You hear the soft exhalation of a dozen nobles releasing a held breath. The count’s son says, ‘Why, the beast is practically tame.’
‘Not tame,’ you say – there’s something feral in the creature’s eyes. This isn’t a domestic calm, an absence of threat; this is teeth withheld and violence curbed. ‘But safe, I think.’
A defeated enemy, placing himself in your hands. A subject, swearing fealty. A lonely creature, desperate for the momentary relief of touch.
But what now? Can you leave the animal in the woods and go home?
Will you try to explain to the court that you’ve found the wolf they’ve feared all these months, and wish for it to be left alone?
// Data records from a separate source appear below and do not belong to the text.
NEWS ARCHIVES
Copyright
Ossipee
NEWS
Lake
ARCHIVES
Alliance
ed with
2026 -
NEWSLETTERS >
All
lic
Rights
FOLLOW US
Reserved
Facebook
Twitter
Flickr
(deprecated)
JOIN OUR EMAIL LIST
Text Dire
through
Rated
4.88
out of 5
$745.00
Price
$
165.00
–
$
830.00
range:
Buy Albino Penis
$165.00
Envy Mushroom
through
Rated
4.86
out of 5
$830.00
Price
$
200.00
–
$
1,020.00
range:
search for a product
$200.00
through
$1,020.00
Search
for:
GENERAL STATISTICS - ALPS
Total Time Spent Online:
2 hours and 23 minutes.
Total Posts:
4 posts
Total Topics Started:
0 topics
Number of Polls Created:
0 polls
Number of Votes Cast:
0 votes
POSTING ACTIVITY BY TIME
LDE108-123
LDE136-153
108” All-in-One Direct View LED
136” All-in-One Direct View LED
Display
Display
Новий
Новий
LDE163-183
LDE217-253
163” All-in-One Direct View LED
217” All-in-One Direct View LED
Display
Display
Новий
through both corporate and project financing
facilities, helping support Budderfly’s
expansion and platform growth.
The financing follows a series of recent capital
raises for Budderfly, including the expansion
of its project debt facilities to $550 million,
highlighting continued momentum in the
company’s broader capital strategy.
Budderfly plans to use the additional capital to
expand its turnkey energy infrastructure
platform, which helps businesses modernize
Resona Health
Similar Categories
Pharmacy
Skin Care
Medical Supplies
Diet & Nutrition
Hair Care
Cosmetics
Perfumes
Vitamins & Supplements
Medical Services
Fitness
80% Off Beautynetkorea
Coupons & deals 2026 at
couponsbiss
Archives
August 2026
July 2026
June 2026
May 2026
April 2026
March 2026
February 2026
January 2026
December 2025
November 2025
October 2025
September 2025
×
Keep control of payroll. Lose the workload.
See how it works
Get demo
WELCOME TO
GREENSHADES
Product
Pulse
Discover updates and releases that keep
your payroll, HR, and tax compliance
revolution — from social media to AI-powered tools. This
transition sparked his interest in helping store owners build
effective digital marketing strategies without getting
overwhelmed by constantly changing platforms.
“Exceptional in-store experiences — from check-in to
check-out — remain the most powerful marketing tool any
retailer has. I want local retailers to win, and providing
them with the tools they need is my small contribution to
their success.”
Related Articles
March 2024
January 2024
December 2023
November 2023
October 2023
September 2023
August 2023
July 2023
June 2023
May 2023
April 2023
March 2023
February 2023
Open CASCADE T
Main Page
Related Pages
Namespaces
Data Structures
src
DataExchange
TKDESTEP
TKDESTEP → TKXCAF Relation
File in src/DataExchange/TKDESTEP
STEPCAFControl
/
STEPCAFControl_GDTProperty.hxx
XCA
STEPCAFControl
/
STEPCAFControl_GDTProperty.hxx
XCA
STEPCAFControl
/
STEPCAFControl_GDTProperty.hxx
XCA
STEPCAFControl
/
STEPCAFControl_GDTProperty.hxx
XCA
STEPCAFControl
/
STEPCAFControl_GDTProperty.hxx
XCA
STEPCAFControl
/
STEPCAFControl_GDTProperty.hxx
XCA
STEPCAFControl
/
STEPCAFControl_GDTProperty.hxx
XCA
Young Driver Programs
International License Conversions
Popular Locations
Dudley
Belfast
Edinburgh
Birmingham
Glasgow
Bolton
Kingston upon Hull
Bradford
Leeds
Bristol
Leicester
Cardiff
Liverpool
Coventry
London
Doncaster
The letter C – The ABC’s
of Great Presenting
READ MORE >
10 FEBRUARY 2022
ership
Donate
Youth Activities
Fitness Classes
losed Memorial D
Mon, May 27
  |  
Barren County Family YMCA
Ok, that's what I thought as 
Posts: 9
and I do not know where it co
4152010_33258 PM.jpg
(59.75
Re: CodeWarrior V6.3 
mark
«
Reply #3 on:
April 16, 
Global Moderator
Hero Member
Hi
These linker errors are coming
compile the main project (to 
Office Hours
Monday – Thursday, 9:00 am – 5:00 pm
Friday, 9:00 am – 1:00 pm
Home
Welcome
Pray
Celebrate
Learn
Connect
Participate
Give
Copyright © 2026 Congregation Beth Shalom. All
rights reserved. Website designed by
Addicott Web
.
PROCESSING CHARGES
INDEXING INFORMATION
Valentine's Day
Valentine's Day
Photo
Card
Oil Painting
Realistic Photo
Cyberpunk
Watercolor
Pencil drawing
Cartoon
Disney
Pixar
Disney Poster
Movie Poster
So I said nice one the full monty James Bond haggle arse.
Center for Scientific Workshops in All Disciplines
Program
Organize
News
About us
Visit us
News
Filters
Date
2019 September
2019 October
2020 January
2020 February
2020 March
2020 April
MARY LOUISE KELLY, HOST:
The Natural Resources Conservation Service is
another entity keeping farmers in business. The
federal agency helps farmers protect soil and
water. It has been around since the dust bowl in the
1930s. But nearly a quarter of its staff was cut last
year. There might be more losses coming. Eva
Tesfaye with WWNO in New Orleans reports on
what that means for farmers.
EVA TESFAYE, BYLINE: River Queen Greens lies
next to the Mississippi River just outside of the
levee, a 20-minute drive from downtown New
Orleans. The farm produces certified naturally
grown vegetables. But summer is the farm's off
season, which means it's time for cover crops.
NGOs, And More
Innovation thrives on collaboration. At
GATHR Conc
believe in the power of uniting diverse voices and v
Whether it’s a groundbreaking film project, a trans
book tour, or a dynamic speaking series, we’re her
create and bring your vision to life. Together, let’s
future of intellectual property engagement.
It’s difficult to believe that this can be the same monster, and yet you know it, have seen it before, have hunted it.
Do you now intend to pass a decree that forbids such a thing?
I have no taste for hunting wolves. Bisclavret would not have resented such a ruling, you suspect.
Something about the animal reminds you of him: his loping grace in its movements, his quiet intelligence in its eyes, his poise and restraint in its readiness.
Maybe he saw that familiarity too; maybe that was why he treated the beasts as kinsmen rather than enemies, coexisting in the same forest.
You take a few steps, as though to walk away, and the wolf follows.
‘Do you intend to follow me all the way home?’ you ask it softly, in the tone one might use for a wayward kitten. ‘The forest is a more fitting home for a wolf than the court.’
The wolf is undeterred. Its expression clearly conveys that it cares nothing for what is fitting, and will follow you wherever you choose to go. Fealty. This was no mere mimicry or imitation. This was an oath, and one the wolf meant wholeheartedly.
Perhaps it does have the mind of a man after all. Perhaps some unknowable part of the creature is loyal to you. Or perhaps you’re a naive dreamer, easily fooled by figments, and will find yourself attacked the first time you turn your back on the wolf.
You turn your back anyway, waiting for the claws to fall on you, but the wolf keeps padding softly at your side.
‘Sire,’ says one of your barons, some nervousness in his tone. ‘You cannot bring the wolf back to the castle with you – there’ll be panic, and—’
‘I cannot?’ you say, soft and dangerous. ‘Is that so?’
He swallows, realising too late his overstep. ‘I beg your pardon, I only meant—’
‘I know what you meant,’ you say, cutting him off before he can stammer an apology. ‘But the beast is intent on following, and I choose not to be the one to drive it away.’
You wait for them to counsel that you should have the creature killed before it’s too late, but although you hear that advice in their silence, they have more sense than to speak the words aloud.
Your knight in green crosses himself again – any other day, you would marvel at such piety from a man who has always flirted with heresy and irreverence, but today there are greater wonders.
And you have become one of them, walking out of the forest like this: weapons unbloodied, one hand buried in the wolf’s fur.
It walks steadily beside you, no humbled predator but a loyal retainer, and when you come to the court and people recoil in fear, you allow them to see that you’re fearless, that there’s nothing about the wolf that should concern them, that it means you no harm.
You think you believe that. You are, at least, able to pretend enough to convince them. And behind that mask of courage, you walk inside, and the wolf follows.